La lutte pour la « décristallisation »
Mais les combats sont loin d’être terminés. Il participe ensuite à la libération de Strasbourg et à la prise du nid d’aigle de Hitler à Berchtesgaden, près de Munich. Après le conflit, Claude Mademba Sy est décoré de la Croix de guerre 39-45 avec huit citations, dont trois à l’ordre de l’Armée, et intègre Saint-Cyr au sein de la promotion Victoire. Il part ensuite en Indochine puis en Algérie où il prend part notamment à la traque d’Aït Hamouda Amirouche, chef de guerre du FNL. En 1960, au moment de l’indépendance du pays de ses ancêtres, il retourne au Sénégal pour former la jeune armée nationale, avec le grade de colonel. Rendu à la vie civile, il entame alors une seconde carrière en tant qu’ambassadeur du Sénégal dans plusieurs pays européens et africains, ainsi qu’à l’ONU.

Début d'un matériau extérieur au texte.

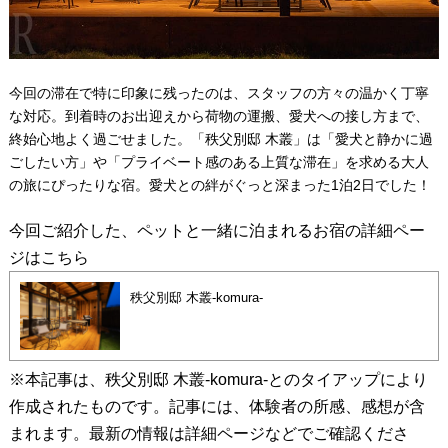
今回の滞在で特に印象に残ったのは、スタッフの方々の温かく丁寧
な対応。到着時のお出迎えから荷物の運搬、愛犬への接し方まで、
終始心地よく過ごせました。「秩父別邸 木叢」は「愛犬と静かに過
ごしたい方」や「プライベート感のある上質な滞在」を求める大人
の旅にぴったりな宿。愛犬との絆がぐっと深まった1泊2日でした！
今回ご紹介した、ペットと一緒に泊まれるお宿の詳細ペー
ジはこちら
秩父別邸 木叢-komura-
※本記事は、秩父別邸 木叢-komura-とのタイアップにより
作成されたものです。記事には、体験者の所感、感想が含
まれます。最新の情報は詳細ページなどでご確認くださ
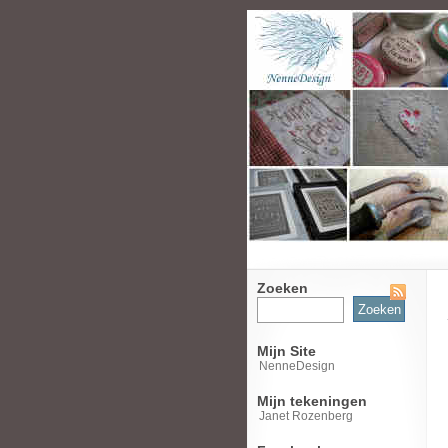
Zoeken
Zoeken
naar:
Mijn Site
NenneDesign
Mijn tekeningen
Janet Rozenberg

Fervent défenseur des anciens combattants africains, Claude Mademba Sy s’est ensuite fait connaître dans les années 1990-2000 en rappelant leurs actions héroïques et leur rôle crucial : « Le seul moment où le drapeau français a flotté en 1940 c’est quand même à Brazzaville ou à Fort Lamy (l’ancien nom de la capitale du Tchad, Ndjamena). Ce n’est pas à Paris où il y avait des Allemands », avait-il clamé dans un documentaire intitulé « La France et ses libérateurs ». Figure respectée, le colonel est monté notamment au créneau pour dénoncer le traitement inégalitaire concernant le versement des pensions. Interrogé à ce sujet par « Le Monde », il n’avait pas caché sa rancœur : « Quand on est amoureux de ce pays qu’est la France, on ne comprend pas cette bassesse, cette bêtise, cette ignominie. Quand je pense que la retraite du combattant est de 433 euros par an et que l’on mégote alors qu’il ne reste plus que quelque 800 anciens combattants au Sénégal et près de 2 000 au Mali ! Quand on m’a appris à donner l’assaut, on m’a dit : ‘Tu sors de la tranchée, tu baisses la tête et tu cries ‘En avant pour la France !’ ».
Ce dernier combat s’est révélé victorieux. En janvier 2011, l’État français a adopté la « décristallisation » complète des pensions civiles et militaires. Les versements aux anciens combattants issus des pays et territoires autrefois sous souveraineté française ont ainsi été alignés sur ceux des pensionnés français.